= Work order =
Below are the records; copy every line in them that holds the string "mental".

= Provided records =
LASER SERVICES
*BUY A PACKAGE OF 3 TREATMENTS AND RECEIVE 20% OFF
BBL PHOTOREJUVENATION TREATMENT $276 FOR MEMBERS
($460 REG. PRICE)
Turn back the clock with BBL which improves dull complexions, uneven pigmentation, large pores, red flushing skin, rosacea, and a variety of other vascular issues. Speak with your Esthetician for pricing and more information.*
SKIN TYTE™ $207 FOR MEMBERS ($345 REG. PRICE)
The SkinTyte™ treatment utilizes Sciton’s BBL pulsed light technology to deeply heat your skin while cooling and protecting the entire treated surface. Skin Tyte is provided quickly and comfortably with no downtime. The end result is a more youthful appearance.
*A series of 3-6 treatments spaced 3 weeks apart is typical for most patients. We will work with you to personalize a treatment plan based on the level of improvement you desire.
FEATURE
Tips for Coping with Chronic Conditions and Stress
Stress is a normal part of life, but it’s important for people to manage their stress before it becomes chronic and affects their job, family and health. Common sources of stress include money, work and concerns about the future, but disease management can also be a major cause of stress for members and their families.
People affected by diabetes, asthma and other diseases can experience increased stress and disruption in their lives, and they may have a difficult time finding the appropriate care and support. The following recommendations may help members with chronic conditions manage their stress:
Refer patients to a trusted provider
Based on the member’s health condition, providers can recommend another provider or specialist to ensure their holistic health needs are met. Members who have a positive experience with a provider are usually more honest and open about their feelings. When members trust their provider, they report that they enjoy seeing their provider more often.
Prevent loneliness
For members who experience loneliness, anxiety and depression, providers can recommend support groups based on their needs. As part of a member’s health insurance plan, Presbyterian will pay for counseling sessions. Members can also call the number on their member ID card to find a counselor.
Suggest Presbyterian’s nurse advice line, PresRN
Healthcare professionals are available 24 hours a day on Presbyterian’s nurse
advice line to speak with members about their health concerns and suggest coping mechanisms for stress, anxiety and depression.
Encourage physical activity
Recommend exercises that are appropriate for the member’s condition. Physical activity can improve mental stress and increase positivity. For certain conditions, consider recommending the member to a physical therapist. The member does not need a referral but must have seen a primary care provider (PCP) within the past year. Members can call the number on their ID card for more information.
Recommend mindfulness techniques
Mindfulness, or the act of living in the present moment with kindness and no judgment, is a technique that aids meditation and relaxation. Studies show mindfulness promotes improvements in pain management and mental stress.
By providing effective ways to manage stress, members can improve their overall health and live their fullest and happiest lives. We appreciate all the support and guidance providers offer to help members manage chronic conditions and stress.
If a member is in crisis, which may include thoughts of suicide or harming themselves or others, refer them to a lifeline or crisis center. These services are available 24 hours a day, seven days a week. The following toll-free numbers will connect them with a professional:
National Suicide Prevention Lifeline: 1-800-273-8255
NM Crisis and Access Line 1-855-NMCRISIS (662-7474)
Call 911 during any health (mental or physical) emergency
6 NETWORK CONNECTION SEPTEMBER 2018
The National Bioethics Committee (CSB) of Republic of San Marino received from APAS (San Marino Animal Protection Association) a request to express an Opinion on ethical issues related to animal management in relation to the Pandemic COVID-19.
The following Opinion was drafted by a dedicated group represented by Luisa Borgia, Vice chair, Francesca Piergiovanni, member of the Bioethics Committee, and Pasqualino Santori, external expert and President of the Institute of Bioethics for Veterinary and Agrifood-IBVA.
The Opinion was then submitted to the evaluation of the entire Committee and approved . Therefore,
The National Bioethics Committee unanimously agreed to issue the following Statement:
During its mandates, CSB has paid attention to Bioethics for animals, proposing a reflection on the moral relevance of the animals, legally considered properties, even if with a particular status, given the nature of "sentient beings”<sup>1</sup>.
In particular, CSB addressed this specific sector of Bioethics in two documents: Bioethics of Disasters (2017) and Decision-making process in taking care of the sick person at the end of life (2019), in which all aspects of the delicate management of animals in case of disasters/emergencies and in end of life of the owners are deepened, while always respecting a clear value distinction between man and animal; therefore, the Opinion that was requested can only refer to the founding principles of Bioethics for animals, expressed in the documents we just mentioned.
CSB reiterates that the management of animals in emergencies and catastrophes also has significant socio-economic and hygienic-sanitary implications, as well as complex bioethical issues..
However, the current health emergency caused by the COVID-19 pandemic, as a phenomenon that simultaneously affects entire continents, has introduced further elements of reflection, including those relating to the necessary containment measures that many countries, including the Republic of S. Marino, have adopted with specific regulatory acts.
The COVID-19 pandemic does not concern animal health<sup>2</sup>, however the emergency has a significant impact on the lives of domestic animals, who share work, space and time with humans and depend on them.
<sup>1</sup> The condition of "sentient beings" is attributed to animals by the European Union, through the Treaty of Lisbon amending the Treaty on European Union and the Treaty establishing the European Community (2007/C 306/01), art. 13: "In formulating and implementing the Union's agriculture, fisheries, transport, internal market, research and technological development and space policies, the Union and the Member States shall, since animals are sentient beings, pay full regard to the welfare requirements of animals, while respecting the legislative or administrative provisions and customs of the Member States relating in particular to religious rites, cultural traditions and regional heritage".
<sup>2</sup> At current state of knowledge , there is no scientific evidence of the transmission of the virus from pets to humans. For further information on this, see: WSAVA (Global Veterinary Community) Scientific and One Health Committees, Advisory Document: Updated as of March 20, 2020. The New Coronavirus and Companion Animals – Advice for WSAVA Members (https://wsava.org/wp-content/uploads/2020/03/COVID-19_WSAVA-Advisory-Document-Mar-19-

= Answer section =
Recommend exercises that are appropriate for the member’s condition. Physical activity can improve mental stress and increase positivity. For certain conditions, consider recommending the member to a physical therapist. The member does not need a referral but must have seen a primary care provider (PCP) within the past year. Members can call the number on their ID card for more information.
Mindfulness, or the act of living in the present moment with kindness and no judgment, is a technique that aids meditation and relaxation. Studies show mindfulness promotes improvements in pain management and mental stress.
Call 911 during any health (mental or physical) emergency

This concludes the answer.